[Items drawn from a data source]
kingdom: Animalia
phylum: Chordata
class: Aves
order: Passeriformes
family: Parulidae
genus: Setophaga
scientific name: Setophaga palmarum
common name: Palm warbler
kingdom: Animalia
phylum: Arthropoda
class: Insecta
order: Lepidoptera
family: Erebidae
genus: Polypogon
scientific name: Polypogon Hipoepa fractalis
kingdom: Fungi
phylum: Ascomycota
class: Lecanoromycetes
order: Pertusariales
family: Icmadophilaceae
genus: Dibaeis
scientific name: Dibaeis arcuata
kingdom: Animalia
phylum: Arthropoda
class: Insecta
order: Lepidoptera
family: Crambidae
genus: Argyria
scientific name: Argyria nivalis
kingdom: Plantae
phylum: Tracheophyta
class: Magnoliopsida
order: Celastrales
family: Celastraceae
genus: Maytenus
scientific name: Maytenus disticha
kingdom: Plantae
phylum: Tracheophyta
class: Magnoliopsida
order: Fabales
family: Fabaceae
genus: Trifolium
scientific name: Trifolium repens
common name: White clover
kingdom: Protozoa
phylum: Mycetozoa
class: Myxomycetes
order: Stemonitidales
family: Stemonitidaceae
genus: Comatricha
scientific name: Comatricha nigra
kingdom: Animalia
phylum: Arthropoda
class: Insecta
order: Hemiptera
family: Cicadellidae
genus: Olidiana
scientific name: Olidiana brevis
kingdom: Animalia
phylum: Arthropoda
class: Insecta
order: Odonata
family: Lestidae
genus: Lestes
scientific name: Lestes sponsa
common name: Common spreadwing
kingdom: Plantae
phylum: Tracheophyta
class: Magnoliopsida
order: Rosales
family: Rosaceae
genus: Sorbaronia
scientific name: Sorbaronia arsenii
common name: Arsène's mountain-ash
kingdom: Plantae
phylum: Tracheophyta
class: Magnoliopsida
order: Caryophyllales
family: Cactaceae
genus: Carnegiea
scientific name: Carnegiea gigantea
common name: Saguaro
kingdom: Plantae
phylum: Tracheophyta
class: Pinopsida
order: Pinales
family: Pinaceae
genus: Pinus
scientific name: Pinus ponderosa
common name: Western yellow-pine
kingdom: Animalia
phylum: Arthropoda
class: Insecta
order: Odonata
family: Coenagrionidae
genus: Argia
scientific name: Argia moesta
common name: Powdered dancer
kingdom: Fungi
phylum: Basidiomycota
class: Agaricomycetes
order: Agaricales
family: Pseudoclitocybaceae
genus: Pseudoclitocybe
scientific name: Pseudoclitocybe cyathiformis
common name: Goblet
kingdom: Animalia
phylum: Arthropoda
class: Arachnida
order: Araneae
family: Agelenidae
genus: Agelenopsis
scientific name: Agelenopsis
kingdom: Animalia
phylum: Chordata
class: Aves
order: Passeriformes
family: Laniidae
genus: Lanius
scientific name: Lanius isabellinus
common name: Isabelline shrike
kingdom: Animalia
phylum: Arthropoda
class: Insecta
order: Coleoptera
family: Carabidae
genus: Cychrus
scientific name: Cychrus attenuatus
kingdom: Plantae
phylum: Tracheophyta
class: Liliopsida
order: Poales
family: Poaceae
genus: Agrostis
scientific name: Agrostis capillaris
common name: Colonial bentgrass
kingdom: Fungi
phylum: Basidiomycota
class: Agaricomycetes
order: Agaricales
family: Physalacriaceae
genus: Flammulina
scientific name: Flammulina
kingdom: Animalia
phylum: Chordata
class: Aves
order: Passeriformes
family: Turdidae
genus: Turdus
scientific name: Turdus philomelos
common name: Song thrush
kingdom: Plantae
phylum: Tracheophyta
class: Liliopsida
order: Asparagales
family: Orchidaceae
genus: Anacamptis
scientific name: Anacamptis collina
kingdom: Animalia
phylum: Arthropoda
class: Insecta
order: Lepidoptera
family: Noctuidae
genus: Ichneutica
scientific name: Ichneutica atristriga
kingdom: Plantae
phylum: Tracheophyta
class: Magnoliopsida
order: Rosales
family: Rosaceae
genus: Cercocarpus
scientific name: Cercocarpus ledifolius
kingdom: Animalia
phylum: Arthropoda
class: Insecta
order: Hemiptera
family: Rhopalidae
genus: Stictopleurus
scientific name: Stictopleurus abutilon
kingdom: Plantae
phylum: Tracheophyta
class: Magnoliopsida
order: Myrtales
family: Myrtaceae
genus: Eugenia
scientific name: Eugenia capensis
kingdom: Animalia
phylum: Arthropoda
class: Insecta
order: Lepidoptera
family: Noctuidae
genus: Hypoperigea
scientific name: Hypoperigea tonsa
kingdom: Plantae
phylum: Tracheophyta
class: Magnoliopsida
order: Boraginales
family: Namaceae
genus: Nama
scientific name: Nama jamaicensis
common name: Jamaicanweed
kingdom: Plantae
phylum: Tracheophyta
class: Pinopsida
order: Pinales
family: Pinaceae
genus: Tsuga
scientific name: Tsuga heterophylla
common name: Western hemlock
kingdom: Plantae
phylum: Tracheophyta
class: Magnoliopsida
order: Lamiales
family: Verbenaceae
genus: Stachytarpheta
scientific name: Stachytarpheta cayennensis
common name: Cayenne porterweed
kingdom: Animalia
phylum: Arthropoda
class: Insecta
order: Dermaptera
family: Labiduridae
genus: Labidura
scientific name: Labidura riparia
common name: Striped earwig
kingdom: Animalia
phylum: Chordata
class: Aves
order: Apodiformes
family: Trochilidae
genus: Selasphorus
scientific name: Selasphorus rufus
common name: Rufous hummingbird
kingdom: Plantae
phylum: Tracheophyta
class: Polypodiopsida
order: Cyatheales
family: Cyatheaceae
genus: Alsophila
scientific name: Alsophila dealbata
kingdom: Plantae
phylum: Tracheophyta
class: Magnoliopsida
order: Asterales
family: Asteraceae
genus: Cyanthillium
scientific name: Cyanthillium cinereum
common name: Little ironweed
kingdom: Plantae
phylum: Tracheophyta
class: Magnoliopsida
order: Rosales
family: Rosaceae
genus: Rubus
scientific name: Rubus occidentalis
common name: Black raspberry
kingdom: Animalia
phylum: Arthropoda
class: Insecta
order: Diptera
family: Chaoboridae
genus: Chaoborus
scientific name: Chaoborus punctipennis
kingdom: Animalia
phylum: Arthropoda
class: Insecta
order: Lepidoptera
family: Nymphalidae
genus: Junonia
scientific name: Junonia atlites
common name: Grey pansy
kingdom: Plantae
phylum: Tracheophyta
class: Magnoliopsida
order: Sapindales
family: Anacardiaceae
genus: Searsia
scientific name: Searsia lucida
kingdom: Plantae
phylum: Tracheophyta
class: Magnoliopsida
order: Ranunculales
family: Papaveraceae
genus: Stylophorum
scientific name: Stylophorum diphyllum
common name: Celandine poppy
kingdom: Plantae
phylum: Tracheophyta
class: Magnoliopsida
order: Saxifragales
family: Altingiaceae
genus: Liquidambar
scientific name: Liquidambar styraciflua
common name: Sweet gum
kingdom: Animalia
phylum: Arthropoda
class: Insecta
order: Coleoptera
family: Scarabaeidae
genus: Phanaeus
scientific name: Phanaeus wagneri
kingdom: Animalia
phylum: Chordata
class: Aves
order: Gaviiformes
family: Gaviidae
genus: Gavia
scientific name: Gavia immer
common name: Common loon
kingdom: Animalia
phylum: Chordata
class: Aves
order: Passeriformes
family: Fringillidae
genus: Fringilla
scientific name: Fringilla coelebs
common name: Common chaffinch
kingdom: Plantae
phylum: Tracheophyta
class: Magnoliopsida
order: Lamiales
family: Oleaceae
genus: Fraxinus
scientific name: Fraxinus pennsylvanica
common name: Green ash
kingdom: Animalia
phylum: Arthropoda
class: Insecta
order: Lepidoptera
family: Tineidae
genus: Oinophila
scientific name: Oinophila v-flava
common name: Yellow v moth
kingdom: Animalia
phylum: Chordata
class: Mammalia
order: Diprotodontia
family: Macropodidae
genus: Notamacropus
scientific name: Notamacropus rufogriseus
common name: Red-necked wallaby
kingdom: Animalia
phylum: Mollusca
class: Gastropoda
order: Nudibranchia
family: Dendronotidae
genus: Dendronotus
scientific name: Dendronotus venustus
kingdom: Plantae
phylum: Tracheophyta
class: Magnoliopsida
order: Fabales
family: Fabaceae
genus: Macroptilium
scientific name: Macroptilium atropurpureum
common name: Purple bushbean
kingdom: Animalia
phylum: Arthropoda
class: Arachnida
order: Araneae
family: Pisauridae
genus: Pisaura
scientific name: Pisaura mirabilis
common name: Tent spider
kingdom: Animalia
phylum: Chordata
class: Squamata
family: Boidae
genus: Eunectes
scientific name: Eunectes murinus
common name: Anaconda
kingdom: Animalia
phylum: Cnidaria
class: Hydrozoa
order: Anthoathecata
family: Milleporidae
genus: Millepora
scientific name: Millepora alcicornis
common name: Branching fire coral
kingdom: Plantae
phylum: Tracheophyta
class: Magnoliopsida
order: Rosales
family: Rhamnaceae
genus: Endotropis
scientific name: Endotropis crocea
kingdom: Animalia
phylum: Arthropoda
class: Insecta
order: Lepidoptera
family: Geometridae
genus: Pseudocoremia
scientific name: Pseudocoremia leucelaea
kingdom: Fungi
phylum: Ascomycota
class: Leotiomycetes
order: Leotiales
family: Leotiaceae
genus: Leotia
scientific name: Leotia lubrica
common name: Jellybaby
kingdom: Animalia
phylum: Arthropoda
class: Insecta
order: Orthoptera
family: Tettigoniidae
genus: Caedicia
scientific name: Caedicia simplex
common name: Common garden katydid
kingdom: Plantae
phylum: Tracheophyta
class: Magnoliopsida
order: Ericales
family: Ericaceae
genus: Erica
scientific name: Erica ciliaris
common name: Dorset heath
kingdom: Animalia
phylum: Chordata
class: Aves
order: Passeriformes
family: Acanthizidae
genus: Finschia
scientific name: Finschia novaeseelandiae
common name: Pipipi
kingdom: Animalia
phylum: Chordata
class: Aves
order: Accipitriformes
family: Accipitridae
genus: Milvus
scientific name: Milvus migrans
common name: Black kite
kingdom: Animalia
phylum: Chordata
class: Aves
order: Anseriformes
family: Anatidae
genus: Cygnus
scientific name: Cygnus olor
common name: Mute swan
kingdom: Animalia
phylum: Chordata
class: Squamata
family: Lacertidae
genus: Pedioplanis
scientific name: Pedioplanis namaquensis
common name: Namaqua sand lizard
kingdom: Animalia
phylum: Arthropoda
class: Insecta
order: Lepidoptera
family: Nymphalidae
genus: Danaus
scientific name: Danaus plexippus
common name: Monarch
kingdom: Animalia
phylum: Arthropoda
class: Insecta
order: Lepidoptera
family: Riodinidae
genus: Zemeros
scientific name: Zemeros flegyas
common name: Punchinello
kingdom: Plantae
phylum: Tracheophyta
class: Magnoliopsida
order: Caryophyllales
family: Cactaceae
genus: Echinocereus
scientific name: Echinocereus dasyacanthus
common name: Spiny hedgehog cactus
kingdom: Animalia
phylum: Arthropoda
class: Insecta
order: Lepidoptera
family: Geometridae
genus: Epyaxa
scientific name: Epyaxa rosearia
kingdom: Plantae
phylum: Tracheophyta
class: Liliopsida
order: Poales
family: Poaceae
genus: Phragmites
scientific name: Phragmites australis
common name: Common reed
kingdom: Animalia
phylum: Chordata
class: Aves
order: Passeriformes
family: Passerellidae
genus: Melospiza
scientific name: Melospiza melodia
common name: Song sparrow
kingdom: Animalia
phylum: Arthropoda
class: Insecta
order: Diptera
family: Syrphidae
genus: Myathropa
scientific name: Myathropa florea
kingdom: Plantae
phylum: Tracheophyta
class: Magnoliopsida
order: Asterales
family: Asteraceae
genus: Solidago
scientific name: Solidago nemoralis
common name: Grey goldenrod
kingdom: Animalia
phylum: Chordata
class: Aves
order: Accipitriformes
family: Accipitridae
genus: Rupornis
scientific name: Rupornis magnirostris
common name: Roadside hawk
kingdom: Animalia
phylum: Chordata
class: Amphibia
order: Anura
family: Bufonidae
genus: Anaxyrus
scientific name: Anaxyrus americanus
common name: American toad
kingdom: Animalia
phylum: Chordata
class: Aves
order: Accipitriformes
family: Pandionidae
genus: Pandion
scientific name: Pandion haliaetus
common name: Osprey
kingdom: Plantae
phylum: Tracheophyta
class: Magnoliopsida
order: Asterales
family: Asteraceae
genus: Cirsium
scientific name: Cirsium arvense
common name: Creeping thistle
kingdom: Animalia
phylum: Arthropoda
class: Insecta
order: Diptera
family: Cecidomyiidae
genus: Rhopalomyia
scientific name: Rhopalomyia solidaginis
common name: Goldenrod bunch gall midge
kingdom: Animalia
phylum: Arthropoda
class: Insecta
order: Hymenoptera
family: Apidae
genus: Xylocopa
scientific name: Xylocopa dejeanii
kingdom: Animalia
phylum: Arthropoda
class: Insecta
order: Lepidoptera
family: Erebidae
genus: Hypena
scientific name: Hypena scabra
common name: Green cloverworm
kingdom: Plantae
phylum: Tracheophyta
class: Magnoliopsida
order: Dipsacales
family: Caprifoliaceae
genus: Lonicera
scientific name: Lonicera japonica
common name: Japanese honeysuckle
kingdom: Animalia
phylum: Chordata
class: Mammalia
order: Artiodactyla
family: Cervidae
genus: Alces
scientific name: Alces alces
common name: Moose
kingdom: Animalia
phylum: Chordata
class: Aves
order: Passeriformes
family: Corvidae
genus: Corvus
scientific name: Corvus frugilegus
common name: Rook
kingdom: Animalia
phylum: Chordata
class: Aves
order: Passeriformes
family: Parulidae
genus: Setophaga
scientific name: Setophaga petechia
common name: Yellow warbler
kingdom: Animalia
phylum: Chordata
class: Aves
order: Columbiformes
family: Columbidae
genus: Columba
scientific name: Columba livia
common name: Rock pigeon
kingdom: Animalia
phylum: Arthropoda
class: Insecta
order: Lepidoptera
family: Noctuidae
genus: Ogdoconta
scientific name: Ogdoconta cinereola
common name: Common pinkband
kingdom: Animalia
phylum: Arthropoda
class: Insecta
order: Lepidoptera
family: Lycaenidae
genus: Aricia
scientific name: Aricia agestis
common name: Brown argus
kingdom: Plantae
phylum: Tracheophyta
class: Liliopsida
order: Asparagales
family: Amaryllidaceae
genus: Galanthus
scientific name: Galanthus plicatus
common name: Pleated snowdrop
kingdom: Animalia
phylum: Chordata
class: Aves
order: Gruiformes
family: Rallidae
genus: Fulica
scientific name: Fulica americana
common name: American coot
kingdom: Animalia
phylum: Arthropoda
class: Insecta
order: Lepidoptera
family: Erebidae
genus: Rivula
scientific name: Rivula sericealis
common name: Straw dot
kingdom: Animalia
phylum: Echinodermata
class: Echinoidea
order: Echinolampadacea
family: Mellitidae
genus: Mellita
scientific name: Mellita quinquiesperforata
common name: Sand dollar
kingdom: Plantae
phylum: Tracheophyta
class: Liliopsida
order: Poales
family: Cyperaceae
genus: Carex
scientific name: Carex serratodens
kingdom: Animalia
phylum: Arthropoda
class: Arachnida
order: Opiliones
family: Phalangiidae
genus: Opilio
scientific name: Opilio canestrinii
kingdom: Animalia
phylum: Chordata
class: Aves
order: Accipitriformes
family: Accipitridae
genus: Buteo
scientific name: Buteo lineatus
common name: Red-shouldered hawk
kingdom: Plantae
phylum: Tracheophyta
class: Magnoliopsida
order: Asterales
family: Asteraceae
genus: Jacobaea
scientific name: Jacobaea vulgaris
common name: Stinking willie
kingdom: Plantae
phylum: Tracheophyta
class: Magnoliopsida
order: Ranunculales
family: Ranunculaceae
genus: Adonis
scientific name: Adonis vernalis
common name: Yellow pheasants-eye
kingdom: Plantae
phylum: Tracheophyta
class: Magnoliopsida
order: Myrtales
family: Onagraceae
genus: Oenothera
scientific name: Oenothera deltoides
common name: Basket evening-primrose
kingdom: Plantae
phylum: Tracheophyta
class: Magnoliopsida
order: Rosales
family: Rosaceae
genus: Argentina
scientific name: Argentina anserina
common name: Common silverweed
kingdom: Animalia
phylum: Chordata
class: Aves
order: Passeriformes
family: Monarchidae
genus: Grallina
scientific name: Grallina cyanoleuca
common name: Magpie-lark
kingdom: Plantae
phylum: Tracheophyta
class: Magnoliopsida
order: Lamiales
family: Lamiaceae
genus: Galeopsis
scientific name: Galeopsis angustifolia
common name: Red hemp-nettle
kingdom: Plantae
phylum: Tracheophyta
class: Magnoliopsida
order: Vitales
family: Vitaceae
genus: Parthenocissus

### [Directions]
Copy out, unchanged, the lines of the records from the one containing "scientific name: Maytenus disticha" through the one containing "genus: Sorbaronia", including both of those lines.

### [The completed task]
scientific name: Maytenus disticha
kingdom: Plantae
phylum: Tracheophyta
class: Magnoliopsida
order: Fabales
family: Fabaceae
genus: Trifolium
scientific name: Trifolium repens
common name: White clover
kingdom: Protozoa
phylum: Mycetozoa
class: Myxomycetes
order: Stemonitidales
family: Stemonitidaceae
genus: Comatricha
scientific name: Comatricha nigra
kingdom: Animalia
phylum: Arthropoda
class: Insecta
order: Hemiptera
family: Cicadellidae
genus: Olidiana
scientific name: Olidiana brevis
kingdom: Animalia
phylum: Arthropoda
class: Insecta
order: Odonata
family: Lestidae
genus: Lestes
scientific name: Lestes sponsa
common name: Common spreadwing
kingdom: Plantae
phylum: Tracheophyta
class: Magnoliopsida
order: Rosales
family: Rosaceae
genus: Sorbaronia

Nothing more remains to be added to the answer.